The Green MLF Strategy
The MLF strategy calls for urban and rural school districts to apply for the Federal Reserve’s Municipal Liquidity Facility loans. Poor districts should take radical advantage of the Fed’s radical program to get the resources they need to provision their communities, specifically infrastructure to make schools safe for reopening.
Schools have been under-resourced for far too long, so much so that districts and funding inequality hold a suffocating system of racial capitalism in place across the country.
Suffocation is more than analogy here. Schools literally don’t have proper ventilation, heating/cooling, and window systems. The infrastructure costs are high and the money coming in from property taxes, wealthy bondholders, and minimal state grants just don’t cut it.
Now that there’s a pandemic we have an opportunity to fix this infrastructure, create employment, and boost our public schools in the process.
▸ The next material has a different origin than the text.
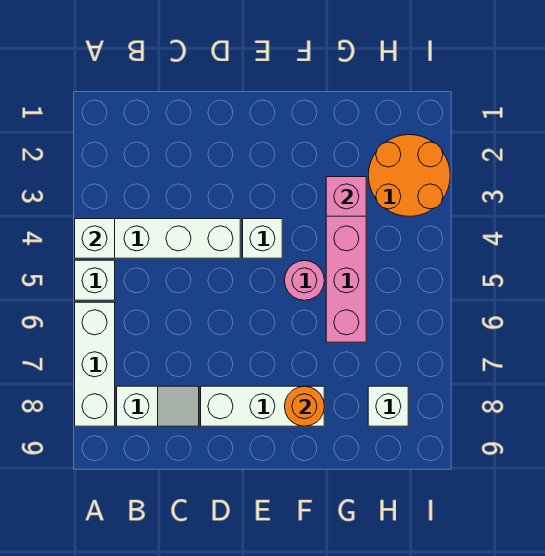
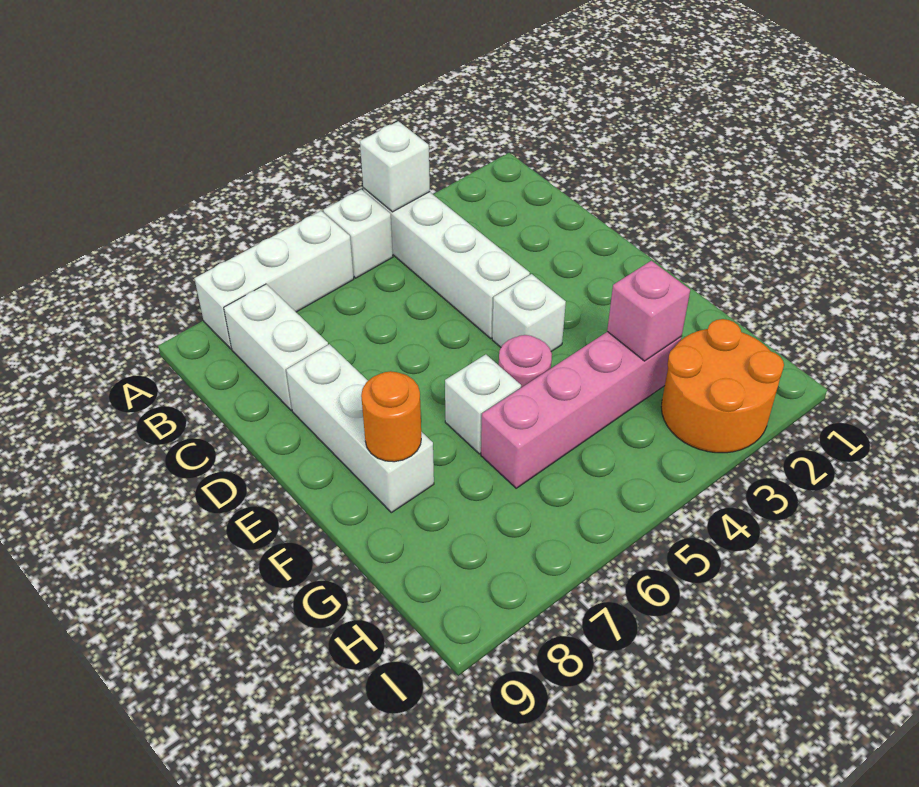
white slope B8:C8 level 1 top B -> white brick B8:C8 level 1
white brick H8 level 1 -> white brick F6 level 1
And because the MLF strategy focuses on ventilation infrastructure—making schools safe—we have an opportunity to cut harmful emissions contributing to the bigger ongoing ecological crisis.
The MLF strategy can and must be green.
Buildings and Emissions
Daniel Aldana Cohen has spent years researching and advocating a Green New Deal for Housing. He pushes this initiative because he knows how much buildings contribute to global warming. Just in terms of housing, a GND would
beyond making conditions better for those who live in public housing, greening these spaces would equate to removing 1.2 million cars from the road each year—an important step in decarbonizing the U.S. economy—and would create about a quarter-million jobs annually across the country.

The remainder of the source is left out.